Go through the data below and copy each line where the word "front" occurs.

(INPUT MATERIAL Opens)

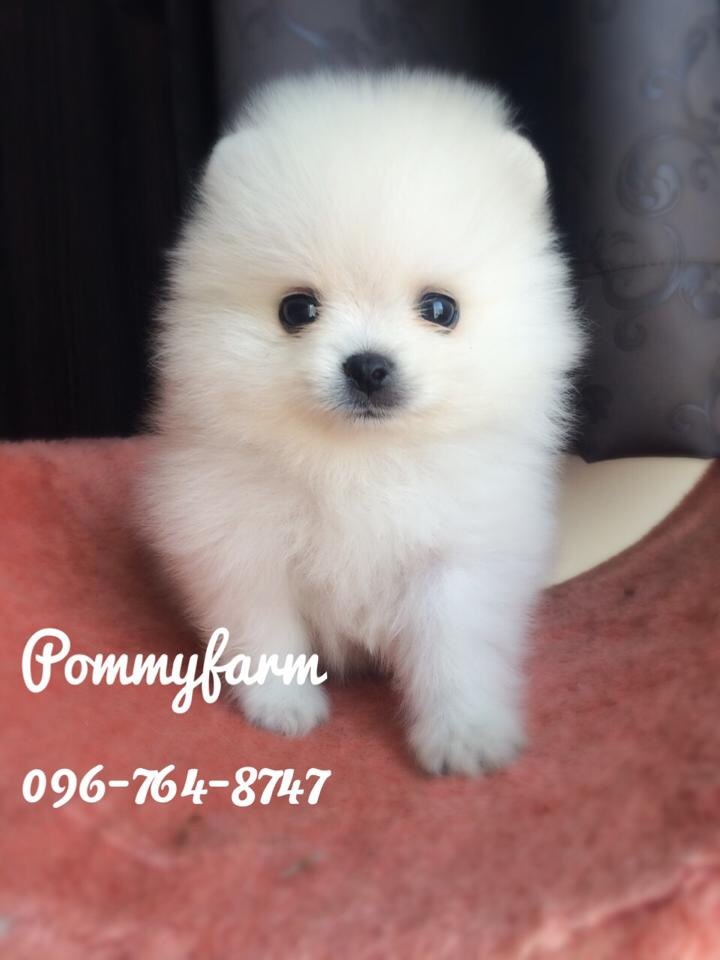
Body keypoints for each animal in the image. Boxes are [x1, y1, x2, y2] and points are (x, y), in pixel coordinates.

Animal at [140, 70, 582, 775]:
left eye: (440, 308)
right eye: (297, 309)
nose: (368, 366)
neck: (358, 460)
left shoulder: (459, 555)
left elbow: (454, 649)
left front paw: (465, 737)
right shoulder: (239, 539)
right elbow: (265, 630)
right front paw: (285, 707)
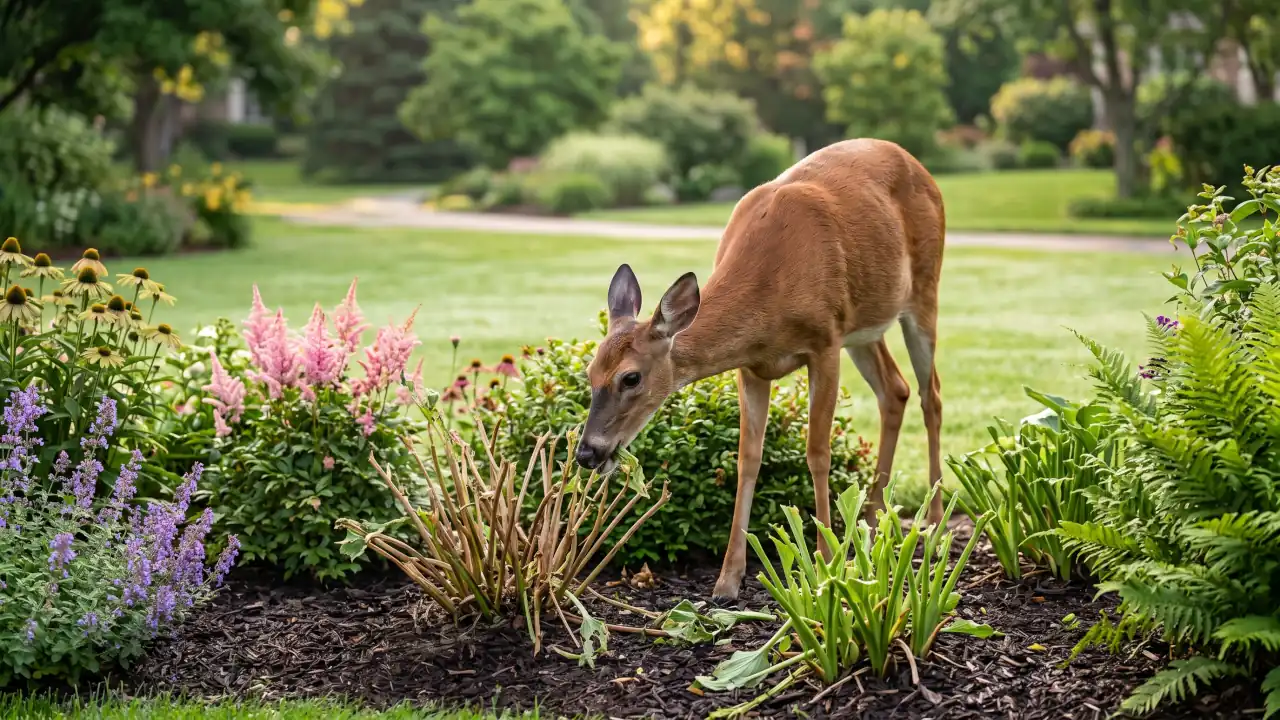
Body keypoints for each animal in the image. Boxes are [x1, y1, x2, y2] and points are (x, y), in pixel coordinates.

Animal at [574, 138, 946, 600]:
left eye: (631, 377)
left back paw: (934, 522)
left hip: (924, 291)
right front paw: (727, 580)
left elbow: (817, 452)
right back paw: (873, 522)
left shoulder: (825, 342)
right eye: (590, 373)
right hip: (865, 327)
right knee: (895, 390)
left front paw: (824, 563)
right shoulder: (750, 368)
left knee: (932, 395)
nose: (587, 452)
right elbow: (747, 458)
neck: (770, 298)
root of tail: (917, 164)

(INPUT MATERIAL Closes)

WORKED SOLUTION
left front paw: (465, 737)
right front paw: (285, 707)
right front paw: (727, 580)
left front paw: (824, 563)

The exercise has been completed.